Content starts
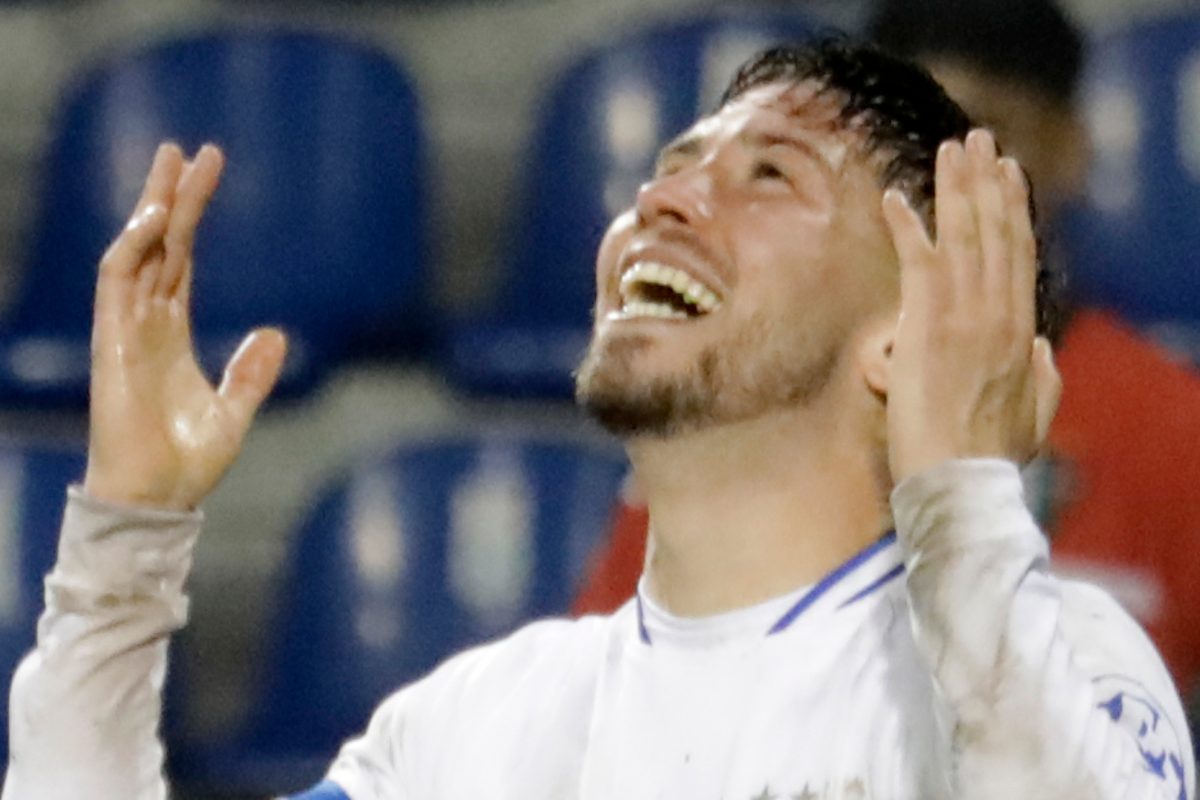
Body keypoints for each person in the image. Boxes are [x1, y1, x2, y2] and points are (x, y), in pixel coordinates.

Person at [2, 38, 1193, 800]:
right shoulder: (471, 722)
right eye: (672, 165)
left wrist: (965, 496)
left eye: (768, 174)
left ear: (910, 328)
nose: (660, 199)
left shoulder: (1063, 668)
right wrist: (124, 542)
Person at [576, 0, 1200, 704]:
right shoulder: (748, 406)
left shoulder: (1174, 425)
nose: (940, 178)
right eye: (906, 148)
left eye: (983, 137)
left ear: (1071, 149)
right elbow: (608, 697)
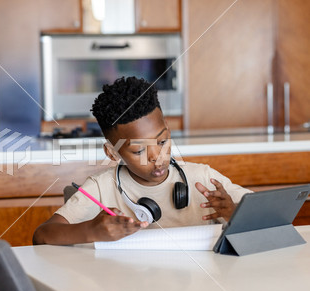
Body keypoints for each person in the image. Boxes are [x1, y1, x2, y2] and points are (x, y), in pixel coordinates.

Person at [33, 77, 251, 245]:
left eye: (162, 141)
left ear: (168, 129)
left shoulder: (204, 178)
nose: (157, 157)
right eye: (139, 151)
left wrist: (234, 213)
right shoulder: (100, 188)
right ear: (113, 153)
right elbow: (42, 236)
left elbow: (269, 216)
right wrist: (90, 230)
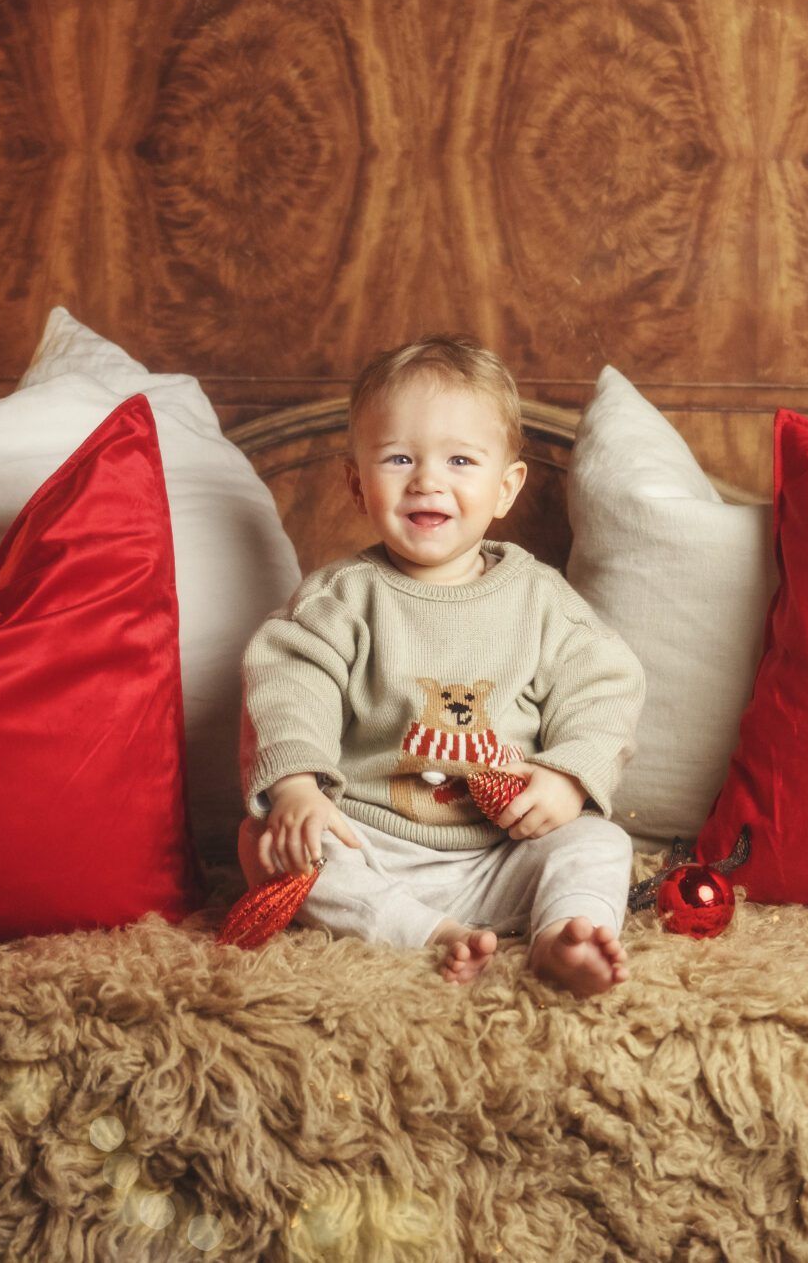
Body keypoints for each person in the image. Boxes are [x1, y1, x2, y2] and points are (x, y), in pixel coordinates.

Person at [239, 335, 644, 994]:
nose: (428, 479)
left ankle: (563, 935)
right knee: (274, 847)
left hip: (502, 851)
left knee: (599, 841)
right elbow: (289, 685)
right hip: (373, 842)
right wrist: (297, 790)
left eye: (460, 459)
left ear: (506, 487)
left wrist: (568, 777)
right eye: (399, 458)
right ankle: (430, 935)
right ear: (356, 482)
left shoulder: (538, 598)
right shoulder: (342, 598)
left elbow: (605, 687)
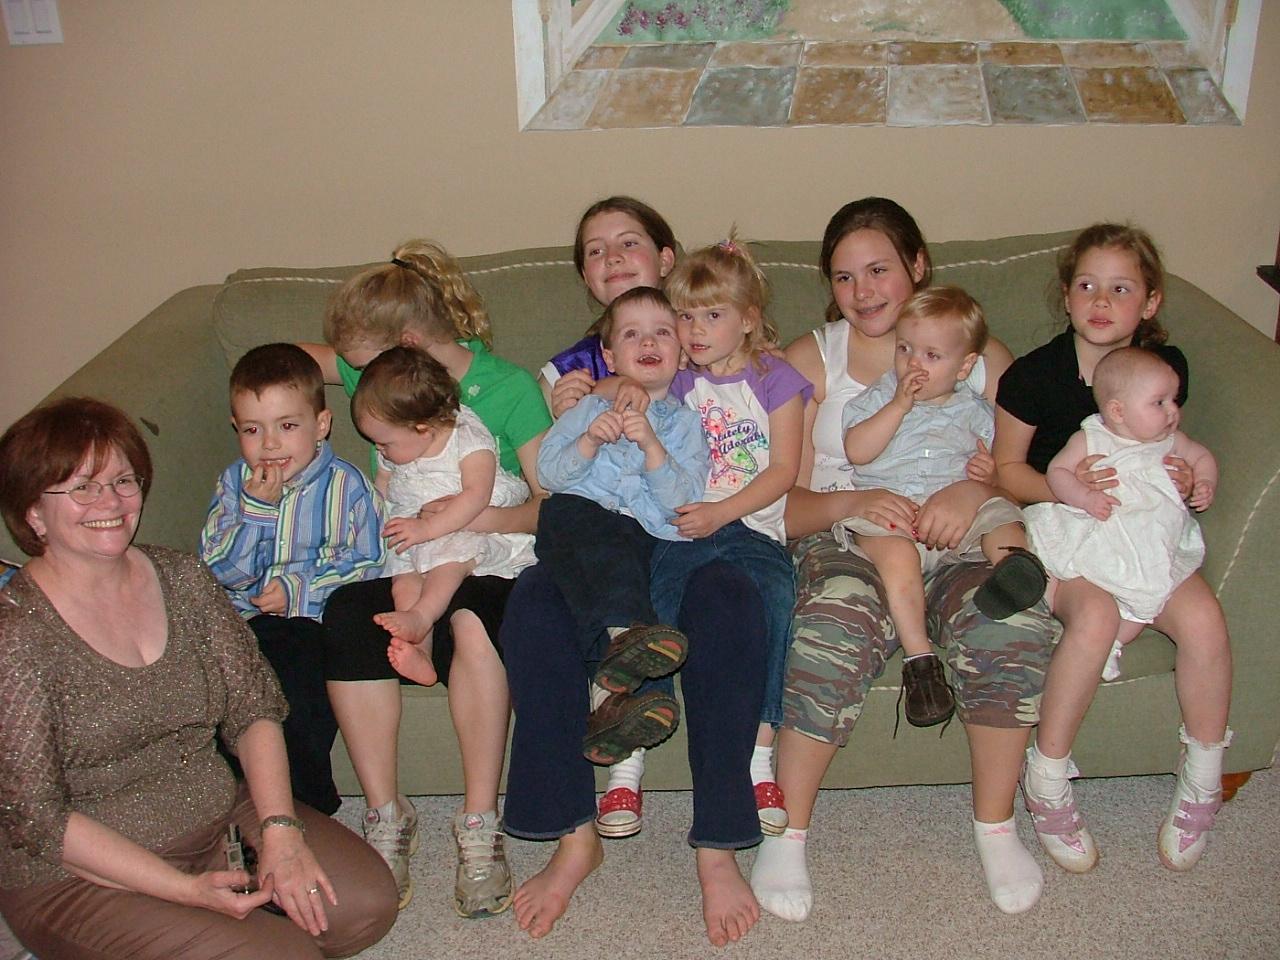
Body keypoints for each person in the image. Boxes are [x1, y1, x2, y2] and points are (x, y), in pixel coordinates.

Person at [0, 397, 397, 960]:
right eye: (82, 488)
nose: (110, 502)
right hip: (79, 870)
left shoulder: (182, 577)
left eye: (122, 481)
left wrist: (280, 831)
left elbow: (253, 708)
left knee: (364, 907)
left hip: (215, 814)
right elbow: (39, 819)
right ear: (34, 513)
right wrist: (183, 891)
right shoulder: (16, 633)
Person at [754, 197, 1059, 921]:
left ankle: (996, 827)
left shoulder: (973, 352)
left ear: (918, 266)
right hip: (848, 532)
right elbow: (775, 504)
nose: (862, 292)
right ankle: (787, 833)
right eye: (843, 276)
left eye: (879, 269)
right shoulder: (807, 361)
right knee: (833, 622)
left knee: (1012, 621)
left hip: (956, 535)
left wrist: (974, 487)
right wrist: (853, 503)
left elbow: (1023, 468)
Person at [301, 239, 550, 915]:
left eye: (361, 367)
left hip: (488, 553)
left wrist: (470, 520)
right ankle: (386, 813)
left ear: (408, 344)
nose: (354, 379)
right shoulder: (379, 374)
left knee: (469, 617)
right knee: (347, 612)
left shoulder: (507, 390)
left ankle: (479, 822)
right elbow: (301, 359)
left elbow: (549, 506)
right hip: (411, 552)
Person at [993, 223, 1233, 874]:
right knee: (1096, 616)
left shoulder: (1164, 369)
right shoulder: (1033, 376)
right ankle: (1047, 778)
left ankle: (1203, 777)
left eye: (1121, 289)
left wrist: (1186, 476)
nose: (1101, 300)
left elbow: (1170, 445)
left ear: (1149, 303)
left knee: (1205, 619)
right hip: (1068, 528)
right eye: (1086, 285)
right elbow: (1006, 471)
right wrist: (1070, 492)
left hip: (1145, 531)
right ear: (1067, 295)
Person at [838, 286, 1047, 727]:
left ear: (965, 366)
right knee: (896, 554)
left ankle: (1015, 568)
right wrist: (898, 406)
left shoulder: (977, 411)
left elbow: (1001, 474)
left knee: (999, 513)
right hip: (892, 515)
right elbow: (857, 450)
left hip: (955, 522)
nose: (913, 364)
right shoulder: (879, 397)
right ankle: (920, 661)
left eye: (932, 355)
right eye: (905, 349)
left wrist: (988, 474)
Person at [660, 233, 812, 835]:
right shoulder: (679, 382)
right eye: (685, 316)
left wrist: (721, 513)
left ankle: (760, 752)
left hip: (751, 527)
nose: (695, 330)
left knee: (775, 599)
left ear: (748, 319)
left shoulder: (777, 379)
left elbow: (782, 471)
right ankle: (633, 740)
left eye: (712, 316)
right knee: (660, 600)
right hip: (684, 528)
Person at [540, 196, 679, 839]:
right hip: (592, 515)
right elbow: (548, 474)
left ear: (666, 258)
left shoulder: (696, 326)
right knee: (574, 579)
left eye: (629, 242)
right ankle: (613, 756)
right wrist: (577, 408)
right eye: (596, 251)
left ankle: (624, 748)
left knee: (646, 571)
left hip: (666, 514)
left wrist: (611, 391)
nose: (613, 258)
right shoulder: (566, 370)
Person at [201, 343, 384, 815]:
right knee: (223, 688)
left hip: (314, 624)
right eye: (252, 429)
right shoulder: (233, 485)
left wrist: (298, 590)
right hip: (242, 626)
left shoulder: (347, 486)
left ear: (321, 424)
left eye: (287, 426)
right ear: (235, 429)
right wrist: (257, 512)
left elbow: (370, 565)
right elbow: (218, 569)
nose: (270, 444)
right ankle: (238, 804)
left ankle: (307, 804)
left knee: (297, 685)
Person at [535, 286, 708, 771]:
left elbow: (681, 502)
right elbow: (548, 474)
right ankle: (628, 635)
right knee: (592, 535)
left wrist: (653, 448)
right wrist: (588, 441)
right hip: (574, 517)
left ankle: (608, 707)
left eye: (662, 333)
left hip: (638, 533)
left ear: (681, 354)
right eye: (632, 334)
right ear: (610, 357)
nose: (648, 342)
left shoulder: (685, 425)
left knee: (629, 560)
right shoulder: (589, 409)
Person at [1025, 347, 1217, 682]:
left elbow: (1202, 457)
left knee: (1148, 595)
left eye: (1173, 400)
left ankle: (1113, 642)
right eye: (1159, 402)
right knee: (1060, 560)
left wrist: (1204, 482)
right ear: (1118, 411)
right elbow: (1058, 472)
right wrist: (1085, 497)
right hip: (1103, 526)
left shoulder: (1171, 441)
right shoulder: (1091, 438)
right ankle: (1049, 615)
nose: (1173, 410)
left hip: (1150, 539)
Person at [351, 345, 537, 684]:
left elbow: (477, 495)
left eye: (385, 444)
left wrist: (427, 530)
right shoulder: (394, 439)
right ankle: (420, 648)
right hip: (415, 522)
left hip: (463, 519)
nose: (379, 450)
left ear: (423, 428)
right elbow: (383, 487)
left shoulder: (467, 435)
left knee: (446, 561)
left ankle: (423, 616)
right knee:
Content ends
§ Task description
Write out the data precisely as given, excluding the pictures.

§ Exercise answer
Body keypoints for each person in the image. Boxes are [x1, y1, x2, y2] and points are (x, y), in pixel coordinates.

Person at [2, 38, 1193, 800]:
right shoulder: (471, 722)
right eye: (672, 165)
left wrist: (965, 496)
left eye: (768, 174)
left ear: (910, 328)
nose: (660, 199)
left shoulder: (1063, 668)
right wrist: (124, 542)
Person at [576, 0, 1200, 704]:
right shoulder: (748, 406)
left shoulder: (1174, 425)
nose: (940, 178)
right eye: (906, 148)
left eye: (983, 137)
left ear: (1071, 149)
right elbow: (608, 697)
Body keypoints for each person in the image. Boxes are [x1, y1, x2, y2] and points are (x, y), in pixel coordinates.

Person at [33, 77, 251, 245]:
left eye: (162, 141)
left ear: (168, 129)
left shoulder: (204, 178)
nose: (157, 157)
right eye: (139, 151)
left wrist: (234, 213)
right shoulder: (100, 188)
right ear: (113, 153)
right elbow: (42, 236)
left elbow: (269, 216)
right wrist: (90, 230)
Body keypoints for each person in the image. Boxes are [x1, y1, x2, y2] and points are (x, y), in pixel coordinates.

Person at [239, 335, 644, 994]:
nose: (428, 479)
left ankle: (563, 935)
right knee: (274, 847)
left hip: (502, 851)
left knee: (599, 841)
right elbow: (289, 685)
right hip: (373, 842)
right wrist: (297, 790)
left eye: (460, 459)
left ear: (506, 487)
left wrist: (568, 777)
right eye: (399, 458)
right ankle: (430, 935)
right ear: (356, 482)
left shoulder: (538, 598)
right shoulder: (342, 598)
left elbow: (605, 687)
Body keypoints for each person in the image. Boxes are [x1, y1, x2, y2] and points are (x, y), in pixel coordinates.

Person at [0, 397, 397, 960]:
right eye: (82, 488)
nose: (110, 502)
right hip: (79, 870)
left shoulder: (182, 577)
left eye: (122, 481)
left wrist: (280, 831)
left elbow: (253, 708)
left knee: (364, 907)
left hip: (215, 814)
right elbow: (39, 819)
right ear: (34, 513)
right wrist: (183, 891)
right shoulder: (16, 633)
Person at [754, 197, 1059, 921]:
left ankle: (996, 827)
left shoulder: (973, 352)
left ear: (918, 266)
right hip: (848, 532)
right elbow: (775, 504)
nose: (862, 292)
right ankle: (787, 833)
right eye: (843, 276)
left eye: (879, 269)
right shoulder: (807, 361)
right knee: (833, 622)
left knee: (1012, 621)
left hip: (956, 535)
left wrist: (974, 487)
right wrist: (853, 503)
left elbow: (1023, 468)
Person at [301, 239, 550, 915]:
left eye: (361, 367)
left hip: (488, 553)
left wrist: (470, 520)
right ankle: (386, 813)
left ear: (408, 344)
nose: (354, 379)
right shoulder: (379, 374)
left knee: (469, 617)
right knee: (347, 612)
left shoulder: (507, 390)
left ankle: (479, 822)
right elbow: (301, 359)
left elbow: (549, 506)
right hip: (411, 552)
Person at [993, 223, 1233, 874]:
right knee: (1096, 616)
left shoulder: (1164, 369)
right shoulder: (1033, 376)
right ankle: (1047, 778)
left ankle: (1203, 777)
left eye: (1121, 289)
left wrist: (1186, 476)
nose: (1101, 300)
left elbow: (1170, 445)
left ear: (1149, 303)
left knee: (1205, 619)
right hip: (1068, 528)
right eye: (1086, 285)
right elbow: (1006, 471)
right wrist: (1070, 492)
left hip: (1145, 531)
right ear: (1067, 295)
Person at [838, 286, 1047, 727]:
left ear: (965, 366)
right knee: (896, 554)
left ankle: (1015, 568)
right wrist: (898, 406)
left shoulder: (977, 411)
left elbow: (1001, 474)
left knee: (999, 513)
right hip: (892, 515)
right elbow: (857, 450)
left hip: (955, 522)
nose: (913, 364)
right shoulder: (879, 397)
right ankle: (920, 661)
left eye: (932, 355)
right eye: (905, 349)
left wrist: (988, 474)
Person at [660, 233, 812, 835]:
right shoulder: (679, 382)
right eye: (685, 316)
left wrist: (721, 513)
left ankle: (760, 752)
left hip: (751, 527)
nose: (695, 330)
left knee: (775, 599)
left ear: (748, 319)
left shoulder: (777, 379)
left elbow: (782, 471)
right ankle: (633, 740)
left eye: (712, 316)
right knee: (660, 600)
right hip: (684, 528)
Person at [540, 196, 679, 839]:
right hip: (592, 515)
right elbow: (548, 474)
left ear: (666, 258)
left shoulder: (696, 326)
right knee: (574, 579)
left eye: (629, 242)
right ankle: (613, 756)
right wrist: (577, 408)
right eye: (596, 251)
left ankle: (624, 748)
left knee: (646, 571)
left hip: (666, 514)
left wrist: (611, 391)
nose: (613, 258)
right shoulder: (566, 370)
Person at [201, 343, 384, 815]:
right knee: (223, 688)
left hip: (314, 624)
right eye: (252, 429)
right shoulder: (233, 485)
left wrist: (298, 590)
right hip: (242, 626)
left shoulder: (347, 486)
left ear: (321, 424)
left eye: (287, 426)
right ear: (235, 429)
right wrist: (257, 512)
left elbow: (370, 565)
right elbow: (218, 569)
nose: (270, 444)
right ankle: (238, 804)
left ankle: (307, 804)
left knee: (297, 685)
Person at [535, 286, 708, 771]:
left elbow: (681, 502)
right elbow: (548, 474)
right ankle: (628, 635)
right knee: (592, 535)
left wrist: (653, 448)
right wrist: (588, 441)
right hip: (574, 517)
left ankle: (608, 707)
left eye: (662, 333)
left hip: (638, 533)
left ear: (681, 354)
right eye: (632, 334)
right ear: (610, 357)
nose: (648, 342)
left shoulder: (685, 425)
left knee: (629, 560)
right shoulder: (589, 409)
Person at [1025, 347, 1217, 682]:
left elbow: (1202, 457)
left knee: (1148, 595)
left eye: (1173, 400)
left ankle: (1113, 642)
right eye: (1159, 402)
right knee: (1060, 560)
left wrist: (1204, 482)
right ear: (1118, 411)
right elbow: (1058, 472)
right wrist: (1085, 497)
right hip: (1103, 526)
left shoulder: (1171, 441)
right shoulder: (1091, 438)
right ankle: (1049, 615)
nose: (1173, 410)
left hip: (1150, 539)
Person at [351, 345, 537, 684]:
left elbow: (477, 495)
left eye: (385, 444)
left wrist: (427, 530)
right shoulder: (394, 439)
right ankle: (420, 648)
right hip: (415, 522)
left hip: (463, 519)
nose: (379, 450)
left ear: (423, 428)
right elbow: (383, 487)
left shoulder: (467, 435)
left knee: (446, 561)
left ankle: (423, 616)
right knee:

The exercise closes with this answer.